- [SOURCE DOCUMENT]:
-=-=-=-=-

Albannach says its main performance purpose is sharing “our intriguing culture, history and heritage” through its music. SYR takes inspiration from Celtic history, stories and myth to write and create powerful songs with themes of battle, love and victory.

Albannach will have two shows on the main stage at 12:30 p.m. and 3 p.m. SYR takes the festival main stage three times throughout the day: 11 a.m., 1:45 p.m. and 4:15 p.m.

PanJammers, an award-winning steel drum orchestra based in Blacksburg, Virginia, will play at the Clocks Plaza from 11:15 a.m. until noon. Also performing at the Clocks will be Highland dancer Claire Pollite at 11 a.m. and 1:45 p.m. and Floyd Historic Dancers at 12:30 p.m. and again at 3 p.m. Hollace Oakes, who won first prize in the youth competition at the 2023 Galax Fiddler’s Convention, will delight the Highlanders Festival crowd at 1:15 p.m. Old-time musicians Dittyville – Erynn Marshall and Carl Jones – will perform at the red campus Clocks at 2 p.m.

Throughout the day, festivalgoers can seek out unique experiences such as sheepherding demonstrations, children’s games and pipe and drum bands. Several unique craft and food vendors will be at the festival, offering authentic Scottish fare and such tasty classic festival food as pizzas, burgers and delicious funnel cakes.  

A massed band performance and Scottish clans march is again scheduled for this year’s festival. Clans, a concept dating back to the 12th century, were extended networks of families loyal to a particular chief. The word clan is derived from the Gaelic 'clann,' meaning children.

-=-=-=-=-

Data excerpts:
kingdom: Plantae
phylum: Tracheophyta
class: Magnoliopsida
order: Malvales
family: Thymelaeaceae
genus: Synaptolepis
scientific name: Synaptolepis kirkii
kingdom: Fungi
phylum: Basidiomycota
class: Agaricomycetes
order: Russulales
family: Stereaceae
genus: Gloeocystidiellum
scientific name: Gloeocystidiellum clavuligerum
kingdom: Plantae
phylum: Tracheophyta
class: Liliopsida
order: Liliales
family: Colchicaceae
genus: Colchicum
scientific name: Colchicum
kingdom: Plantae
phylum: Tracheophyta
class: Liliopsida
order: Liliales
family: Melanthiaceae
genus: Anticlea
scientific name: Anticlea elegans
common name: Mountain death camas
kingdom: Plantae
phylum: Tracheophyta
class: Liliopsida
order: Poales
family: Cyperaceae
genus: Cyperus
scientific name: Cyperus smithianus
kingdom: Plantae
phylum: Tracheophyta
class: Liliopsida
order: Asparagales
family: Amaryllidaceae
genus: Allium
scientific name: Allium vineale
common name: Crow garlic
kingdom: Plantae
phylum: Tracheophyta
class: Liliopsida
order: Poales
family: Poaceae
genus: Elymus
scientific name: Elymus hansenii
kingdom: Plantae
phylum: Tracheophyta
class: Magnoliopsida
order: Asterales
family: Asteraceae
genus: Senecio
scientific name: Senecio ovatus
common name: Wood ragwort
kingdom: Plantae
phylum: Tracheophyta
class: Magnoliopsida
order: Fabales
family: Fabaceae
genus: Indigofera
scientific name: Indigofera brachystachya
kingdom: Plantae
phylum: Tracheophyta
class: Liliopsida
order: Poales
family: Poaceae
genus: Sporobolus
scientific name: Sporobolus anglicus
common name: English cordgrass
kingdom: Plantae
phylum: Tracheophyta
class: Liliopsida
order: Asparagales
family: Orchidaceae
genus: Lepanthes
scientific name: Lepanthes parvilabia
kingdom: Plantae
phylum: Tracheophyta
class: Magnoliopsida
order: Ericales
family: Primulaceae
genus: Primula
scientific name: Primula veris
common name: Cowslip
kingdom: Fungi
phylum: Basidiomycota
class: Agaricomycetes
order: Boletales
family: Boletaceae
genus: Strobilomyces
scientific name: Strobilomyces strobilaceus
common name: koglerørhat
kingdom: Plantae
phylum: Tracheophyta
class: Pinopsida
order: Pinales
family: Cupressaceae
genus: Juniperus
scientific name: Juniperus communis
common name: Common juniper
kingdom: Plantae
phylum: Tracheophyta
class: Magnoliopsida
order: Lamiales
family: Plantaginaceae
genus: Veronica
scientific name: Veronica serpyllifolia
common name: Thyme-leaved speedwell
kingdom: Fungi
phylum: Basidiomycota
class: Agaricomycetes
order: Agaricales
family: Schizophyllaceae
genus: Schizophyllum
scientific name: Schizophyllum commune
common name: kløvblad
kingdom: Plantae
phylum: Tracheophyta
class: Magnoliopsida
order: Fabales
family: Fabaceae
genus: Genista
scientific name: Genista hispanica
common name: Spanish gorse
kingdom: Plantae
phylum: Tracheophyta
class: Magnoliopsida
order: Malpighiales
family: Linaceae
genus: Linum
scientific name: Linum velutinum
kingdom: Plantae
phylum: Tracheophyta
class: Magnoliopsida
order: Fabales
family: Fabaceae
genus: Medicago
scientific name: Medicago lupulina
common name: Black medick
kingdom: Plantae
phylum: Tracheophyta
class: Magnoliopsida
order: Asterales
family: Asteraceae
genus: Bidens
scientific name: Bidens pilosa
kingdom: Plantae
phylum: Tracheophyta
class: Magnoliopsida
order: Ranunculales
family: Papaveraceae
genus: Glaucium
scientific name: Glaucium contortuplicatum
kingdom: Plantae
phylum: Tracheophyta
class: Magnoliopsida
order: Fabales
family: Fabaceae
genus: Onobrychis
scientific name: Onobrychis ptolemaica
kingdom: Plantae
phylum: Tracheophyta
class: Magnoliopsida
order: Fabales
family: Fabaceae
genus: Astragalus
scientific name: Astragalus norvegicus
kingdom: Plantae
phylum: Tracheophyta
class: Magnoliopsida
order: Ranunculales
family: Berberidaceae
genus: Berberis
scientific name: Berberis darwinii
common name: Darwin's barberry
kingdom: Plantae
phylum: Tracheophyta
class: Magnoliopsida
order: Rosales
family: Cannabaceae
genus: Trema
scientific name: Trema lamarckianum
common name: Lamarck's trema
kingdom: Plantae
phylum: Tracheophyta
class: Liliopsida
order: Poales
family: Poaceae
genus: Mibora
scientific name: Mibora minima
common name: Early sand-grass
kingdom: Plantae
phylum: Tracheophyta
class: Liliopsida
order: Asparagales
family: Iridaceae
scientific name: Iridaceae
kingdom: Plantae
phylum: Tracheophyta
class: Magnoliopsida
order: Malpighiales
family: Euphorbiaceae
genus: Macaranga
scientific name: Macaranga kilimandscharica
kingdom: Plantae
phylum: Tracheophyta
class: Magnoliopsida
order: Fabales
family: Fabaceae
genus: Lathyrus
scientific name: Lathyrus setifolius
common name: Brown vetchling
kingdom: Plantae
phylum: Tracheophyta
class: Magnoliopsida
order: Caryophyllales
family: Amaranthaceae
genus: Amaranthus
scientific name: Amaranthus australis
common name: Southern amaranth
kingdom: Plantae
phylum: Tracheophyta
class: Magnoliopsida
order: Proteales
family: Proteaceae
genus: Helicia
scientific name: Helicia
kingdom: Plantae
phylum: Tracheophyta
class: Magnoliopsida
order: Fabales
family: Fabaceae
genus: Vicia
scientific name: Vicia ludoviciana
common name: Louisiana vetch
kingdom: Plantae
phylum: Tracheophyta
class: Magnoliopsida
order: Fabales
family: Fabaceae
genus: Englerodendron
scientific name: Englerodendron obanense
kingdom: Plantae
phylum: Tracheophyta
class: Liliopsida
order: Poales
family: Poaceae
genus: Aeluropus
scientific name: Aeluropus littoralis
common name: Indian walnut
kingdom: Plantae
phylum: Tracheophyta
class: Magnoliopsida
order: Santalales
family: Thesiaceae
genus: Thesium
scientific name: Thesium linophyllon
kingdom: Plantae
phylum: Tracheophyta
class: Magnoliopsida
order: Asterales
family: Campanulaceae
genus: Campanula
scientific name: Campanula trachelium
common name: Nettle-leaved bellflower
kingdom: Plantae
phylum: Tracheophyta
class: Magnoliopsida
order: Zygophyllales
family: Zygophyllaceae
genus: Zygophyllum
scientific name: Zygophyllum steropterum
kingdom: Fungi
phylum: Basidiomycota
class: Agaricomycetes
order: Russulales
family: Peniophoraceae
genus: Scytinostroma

-=-=-=-=-

- [OBJECTIVES]:
1: Return the part of the Highlanders Festival passage starting at "Throughout the day, festivalgoers" and ending at "Gaelic 'clann,' meaning children.".
2: Summarize the Highlanders Festival passage in two sentences.
3: According to the Highlanders Festival passage, what does the Gaelic word "clann" mean?
The records are separate material with no connection to the Highlanders Festival passage.

- [ANSWERS TO EACH TASK]:
1:
Throughout the day, festivalgoers can seek out unique experiences such as sheepherding demonstrations, children’s games and pipe and drum bands. Several unique craft and food vendors will be at the festival, offering authentic Scottish fare and such tasty classic festival food as pizzas, burgers and delicious funnel cakes.  

A massed band performance and Scottish clans march is again scheduled for this year’s festival. Clans, a concept dating back to the 12th century, were extended networks of families loyal to a particular chief. The word clan is derived from the Gaelic 'clann,' meaning children.

2: The Highlanders Festival features main-stage shows by Albannach and SYR, along with steel drum, dance, fiddle and old-time music performances at the Clocks. Festivalgoers can also find sheepherding demonstrations, children's games, pipe and drum bands, craft and food vendors, and a massed band performance with a Scottish clans march.

3: It means children.